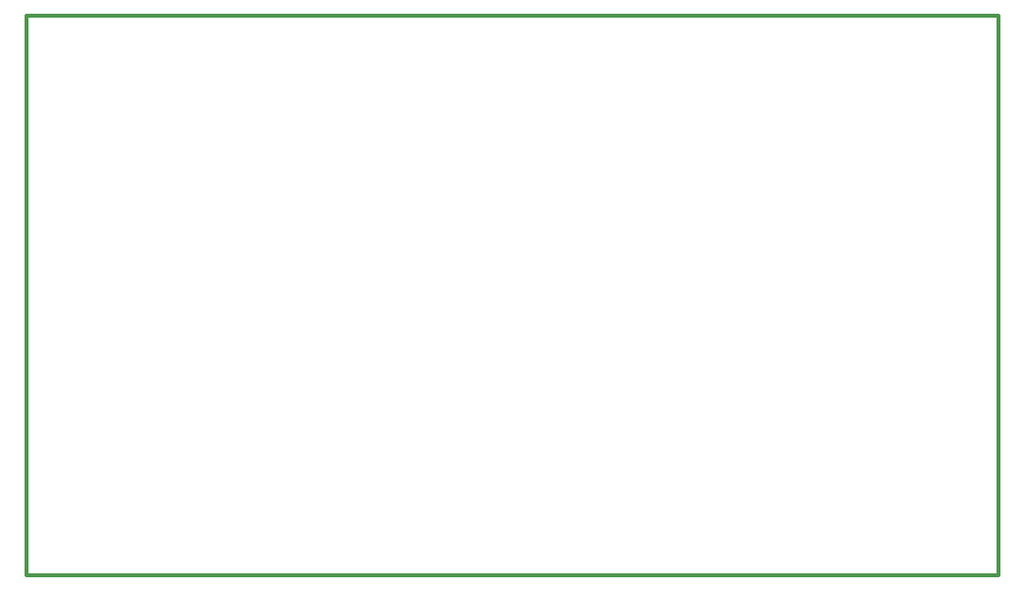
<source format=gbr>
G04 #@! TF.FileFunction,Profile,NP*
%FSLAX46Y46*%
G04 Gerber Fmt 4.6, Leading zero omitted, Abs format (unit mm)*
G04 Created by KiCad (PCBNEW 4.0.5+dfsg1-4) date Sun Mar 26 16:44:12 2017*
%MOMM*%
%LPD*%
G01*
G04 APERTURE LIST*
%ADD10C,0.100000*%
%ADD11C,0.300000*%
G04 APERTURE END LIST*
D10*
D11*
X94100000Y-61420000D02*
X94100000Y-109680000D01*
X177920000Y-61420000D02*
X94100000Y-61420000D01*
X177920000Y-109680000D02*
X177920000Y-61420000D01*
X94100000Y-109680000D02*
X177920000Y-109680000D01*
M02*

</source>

---

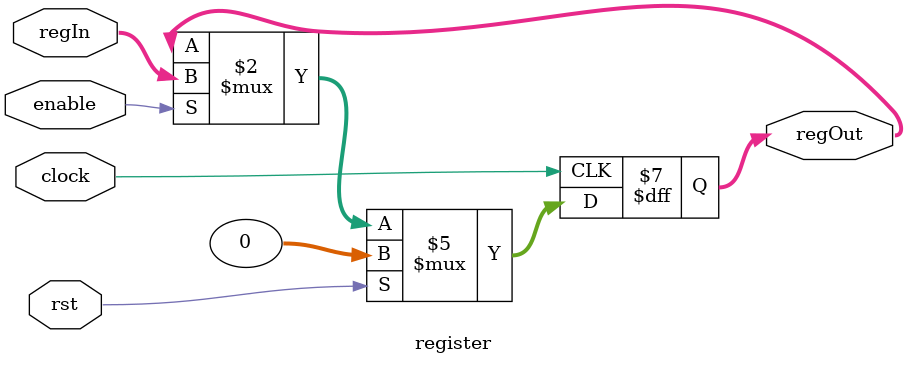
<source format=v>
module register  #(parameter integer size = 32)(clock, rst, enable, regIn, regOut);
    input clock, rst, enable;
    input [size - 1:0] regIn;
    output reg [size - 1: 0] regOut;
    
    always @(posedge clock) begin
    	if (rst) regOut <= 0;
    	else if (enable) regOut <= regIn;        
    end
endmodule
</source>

---

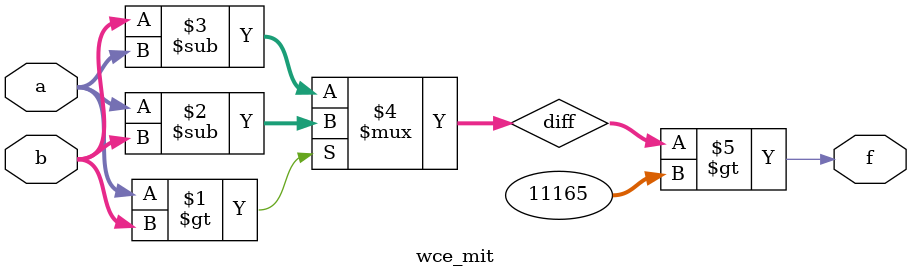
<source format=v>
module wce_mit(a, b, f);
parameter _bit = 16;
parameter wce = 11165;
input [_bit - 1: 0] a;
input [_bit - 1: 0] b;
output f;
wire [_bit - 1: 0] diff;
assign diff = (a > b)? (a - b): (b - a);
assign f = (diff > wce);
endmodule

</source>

- **Request**
The response should be the listing above, limited to the lines between the one holding "<source format=gbr>" and the one holding "X177920000Y-109680000D02*", inclusive, reproduced exactly.

- **Answer to this exercise**
<source format=gbr>
G04 #@! TF.FileFunction,Profile,NP*
%FSLAX46Y46*%
G04 Gerber Fmt 4.6, Leading zero omitted, Abs format (unit mm)*
G04 Created by KiCad (PCBNEW 4.0.5+dfsg1-4) date Sun Mar 26 16:44:12 2017*
%MOMM*%
%LPD*%
G01*
G04 APERTURE LIST*
%ADD10C,0.100000*%
%ADD11C,0.300000*%
G04 APERTURE END LIST*
D10*
D11*
X94100000Y-61420000D02*
X94100000Y-109680000D01*
X177920000Y-61420000D02*
X94100000Y-61420000D01*
X177920000Y-109680000D02*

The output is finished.